■ Page segmentation data:

========================================

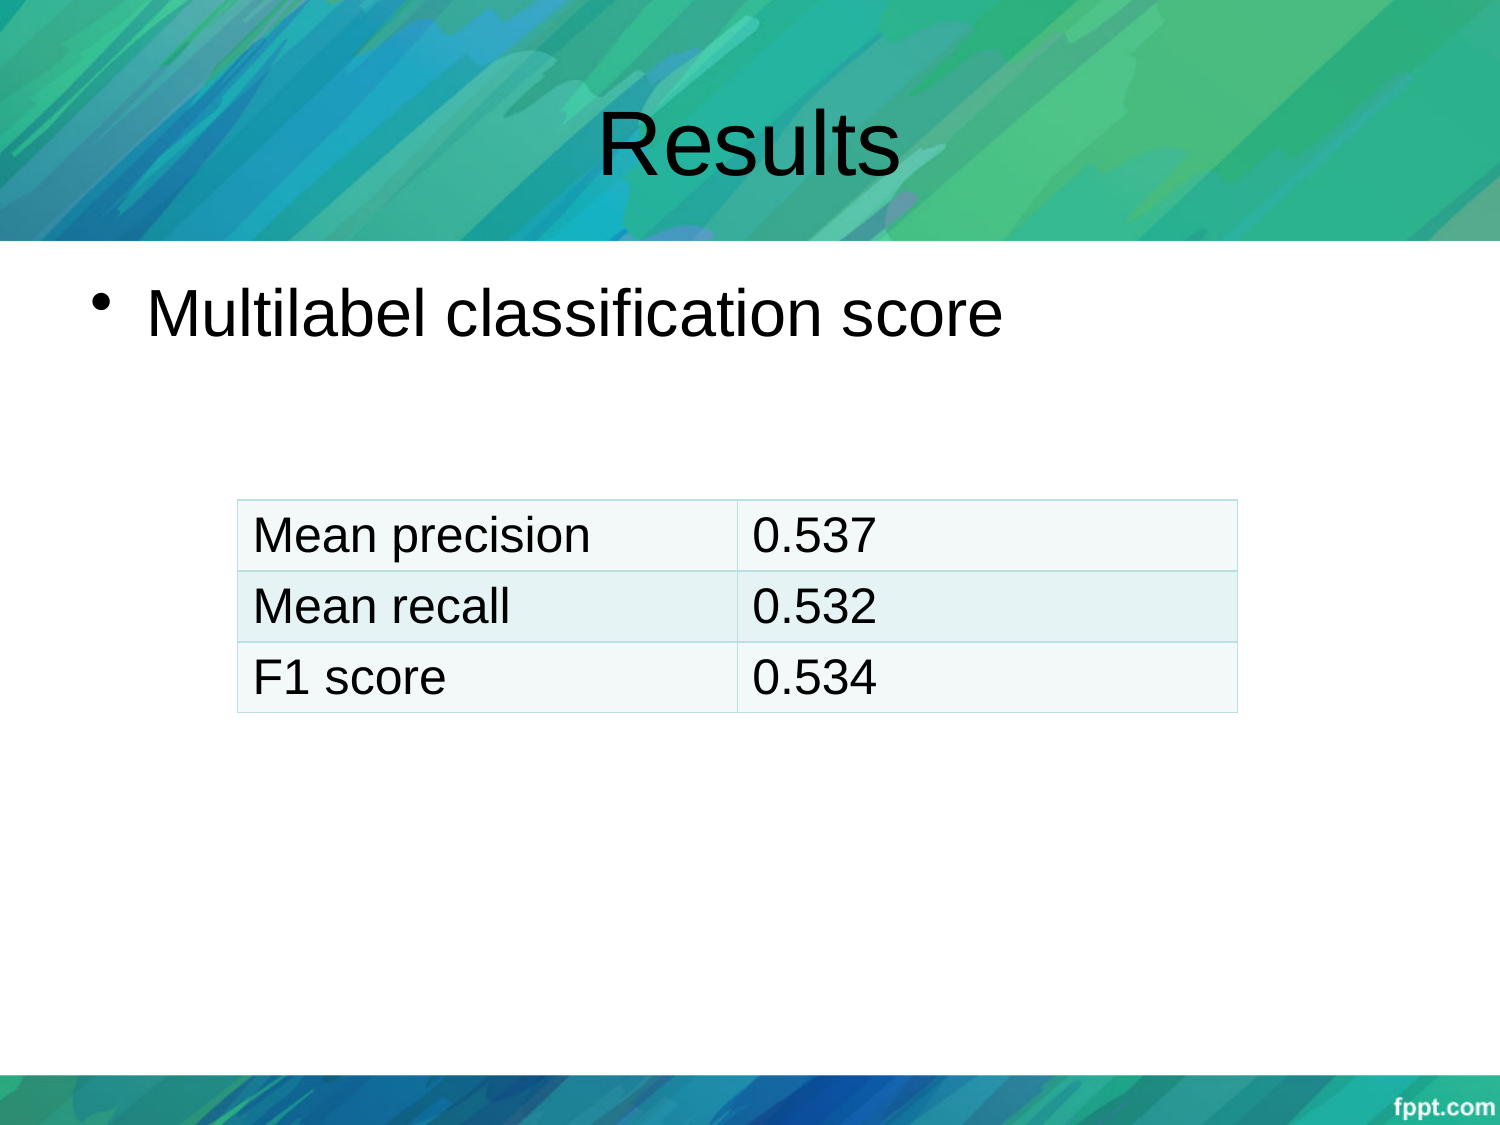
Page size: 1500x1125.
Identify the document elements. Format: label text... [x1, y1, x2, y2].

table_cell Mean recall [238, 572, 737, 641]
table_cell 0.534 [738, 643, 1237, 712]
table_cell F1 score [238, 643, 737, 712]
picture [0, 0, 1500, 1125]
table_cell 0.532 [738, 572, 1237, 641]
list Multilabel classification score [75, 262, 1425, 1005]
table_header 0.537 [738, 501, 1237, 570]
title Results [75, 45, 1425, 233]
table_header Mean precision [238, 501, 737, 570]
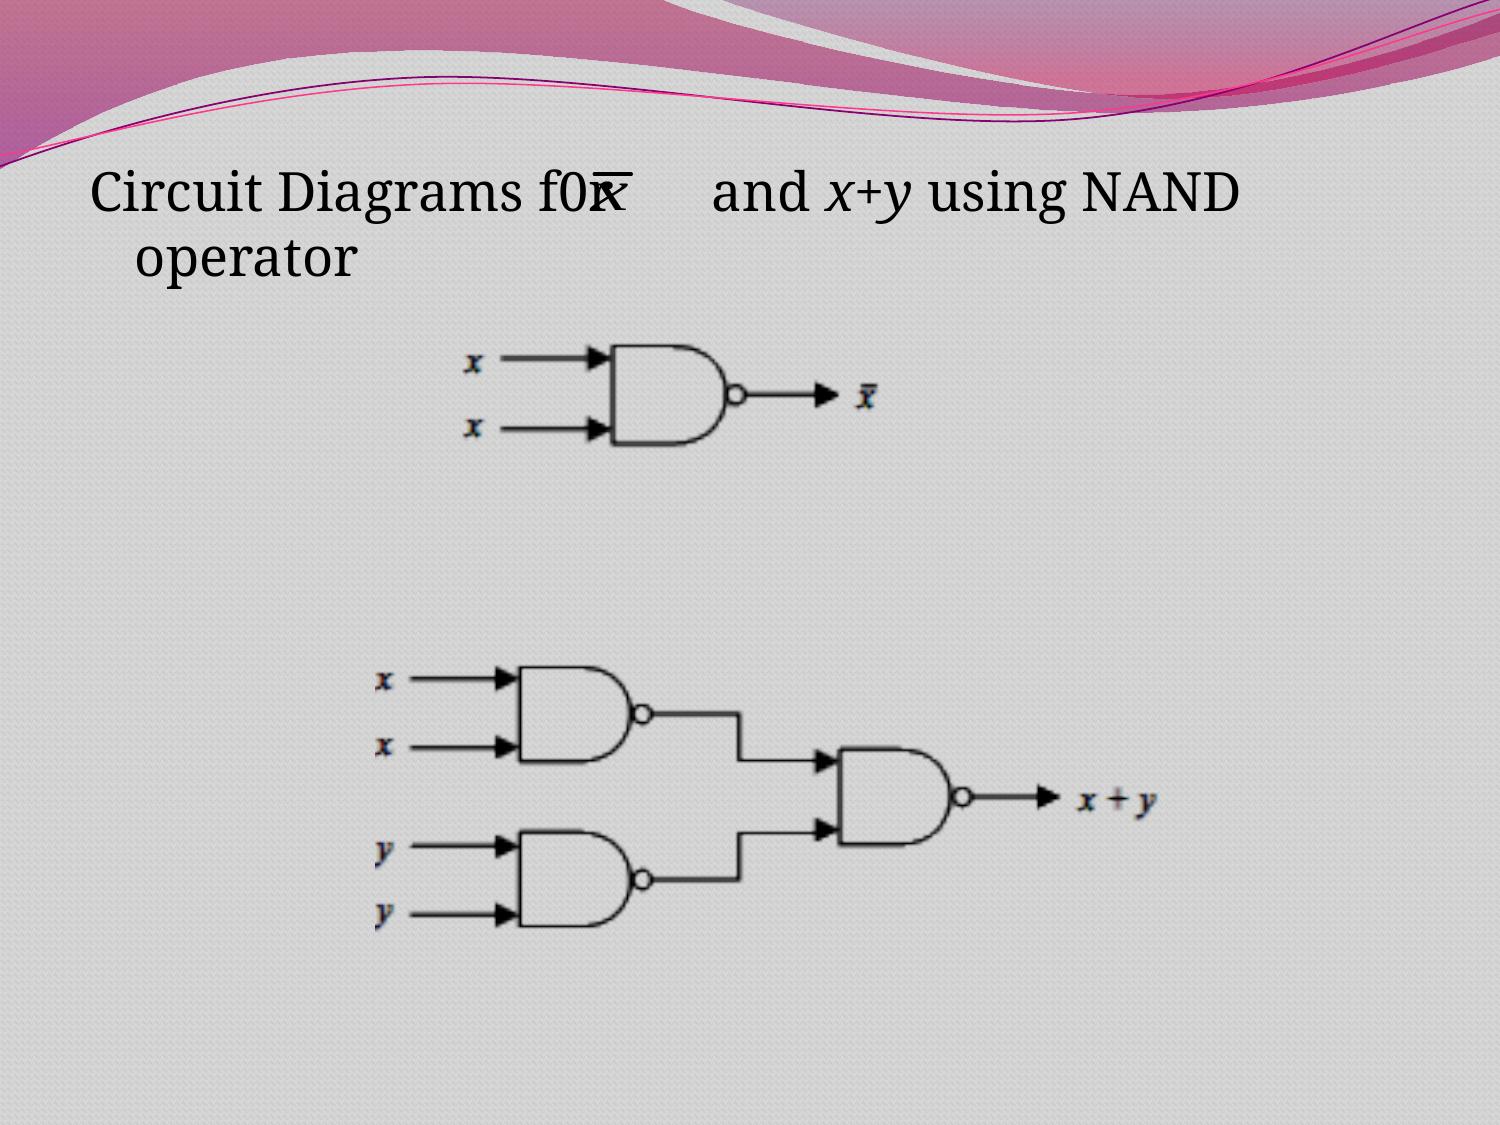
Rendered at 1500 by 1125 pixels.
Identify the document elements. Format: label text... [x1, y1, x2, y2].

list Circuit Diagrams f0r and x+y using NAND operator [75, 149, 1425, 1075]
picture [462, 324, 911, 463]
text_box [574, 162, 646, 226]
picture [374, 652, 1177, 951]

========================================

Transcribe each record above exactly, leaving every picture out of the copy.

■ Solution to this task:
Page size: 1500x1125.
Identify the document elements. Format: label text... [x1, y1, x2, y2].

table_cell Mean recall [238, 572, 737, 641]
table_cell 0.534 [738, 643, 1237, 712]
table_cell F1 score [238, 643, 737, 712]
picture [0, 0, 1500, 1125]
table_cell 0.532 [738, 572, 1237, 641]
list Multilabel classification score [75, 262, 1425, 1005]
table_header 0.537 [738, 501, 1237, 570]
title Results [75, 45, 1425, 233]
table_header Mean precision [238, 501, 737, 570]
Rendered at 1500 by 1125 pixels.
Identify the document elements. Format: label text... [x1, y1, x2, y2].

list Circuit Diagrams f0r and x+y using NAND operator [75, 149, 1425, 1075]
picture [462, 324, 911, 463]
text_box [574, 162, 646, 226]
picture [374, 652, 1177, 951]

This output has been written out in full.